Она ничего у меня не просила, не делала ничего, что было бы похоже на просьбу или хотя бы ожидание какого-либо проникновения.
Вода стекала в канавки, которые мы выкопали перед домом. Она журчала вдоль досок порога, которые мы продавили, чтобы выводить потоки наружу. Она с бульканьем капала на наши тела и в лужи, которые увеличивались вокруг кровати. Она лилась вертикально в том месте, где накануне вечером прорвало крышу. В ее распевах на разные водные голоса не было ничего страшного, даже напротив, слышались убаюкивающие интонации. Воспринимая ее как неотъемлемую часть ночи, мы начинали слышать и другие звуки. Как, например, звук воздуха, с трудом проходящего через горло Мариамы. Она дышала, как дышат после бега, покушения или преступления.
Она дышала, как дышат после лагеря.
Я и сам задыхался.
Не сводя глаз с отверстия, являвшего нашу половую разницу, разницу между ней и мною, не сводя глаз, словно магнитом притянутых к едва различимой в темноте вульве, я задыхался.
Все на минуту зависало, и во мне просыпались былые образы разврата, память об атавистических схватках, головокружениях и запахах. Затем я отводил взгляд и заставлял себя перебирать в уме менее чувственные воспоминания. Внутри моей головы зрелище прекращалось или, точнее, превращалось во что-то запредельное, за гранью ностальгии, фрустрации или фаталистической тоски. Образы коитуса становились абстрактными и, спустя несколько минут, совершенно неадекватными, невнятными.
А когда Мариама меняла позу, ее тело полностью исчезало, растворялось в ночи, пропадало.

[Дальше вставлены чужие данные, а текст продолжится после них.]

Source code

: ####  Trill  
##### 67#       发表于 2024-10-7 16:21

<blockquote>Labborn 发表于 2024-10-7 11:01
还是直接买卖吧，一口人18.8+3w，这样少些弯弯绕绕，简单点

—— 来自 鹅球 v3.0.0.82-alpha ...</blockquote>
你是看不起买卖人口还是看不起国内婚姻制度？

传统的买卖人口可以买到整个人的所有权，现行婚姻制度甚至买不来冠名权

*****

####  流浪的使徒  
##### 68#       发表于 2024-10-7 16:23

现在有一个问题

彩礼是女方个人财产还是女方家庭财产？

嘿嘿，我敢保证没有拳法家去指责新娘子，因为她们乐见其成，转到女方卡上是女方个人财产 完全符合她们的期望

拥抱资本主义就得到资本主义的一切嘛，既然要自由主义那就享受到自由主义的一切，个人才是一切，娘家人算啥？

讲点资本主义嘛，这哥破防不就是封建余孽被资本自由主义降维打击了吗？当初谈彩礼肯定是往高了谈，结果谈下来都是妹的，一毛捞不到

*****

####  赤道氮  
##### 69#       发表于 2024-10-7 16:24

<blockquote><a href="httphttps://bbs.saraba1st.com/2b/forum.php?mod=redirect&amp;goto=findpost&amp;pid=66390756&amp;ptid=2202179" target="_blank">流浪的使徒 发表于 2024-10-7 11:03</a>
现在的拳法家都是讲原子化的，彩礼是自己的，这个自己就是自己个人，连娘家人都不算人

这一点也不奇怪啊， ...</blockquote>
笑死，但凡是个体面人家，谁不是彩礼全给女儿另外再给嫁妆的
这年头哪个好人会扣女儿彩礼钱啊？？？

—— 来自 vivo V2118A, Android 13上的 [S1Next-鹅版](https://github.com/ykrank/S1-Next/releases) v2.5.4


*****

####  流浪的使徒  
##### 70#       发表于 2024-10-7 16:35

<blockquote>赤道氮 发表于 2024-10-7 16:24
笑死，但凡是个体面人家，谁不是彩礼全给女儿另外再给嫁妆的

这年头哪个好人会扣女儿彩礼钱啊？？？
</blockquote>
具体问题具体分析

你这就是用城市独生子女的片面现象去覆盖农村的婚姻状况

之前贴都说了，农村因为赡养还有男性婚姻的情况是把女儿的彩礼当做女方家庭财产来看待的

А еще нам обоим приходилось вскакивать и как можно быстрее заделывать брешь, которая образовывалась в желобках, несколько минут ворошить булькающую грязь, шуровать во тьме, волновать наше общее молчание, наше изнуренное соучастие. Мы делили беду изо всех сил. Затем мы вновь ложились, рука в руку, бок о бок, счастливые, оттого что снова чувствовали себя неподвижными и спасенными от воды.
Короче, не знаю, играло ли состояние крыши определяющую роль в этой истории, но сезон дождей никогда не благоприятствовал нашим с Мариамой ночным соитиям.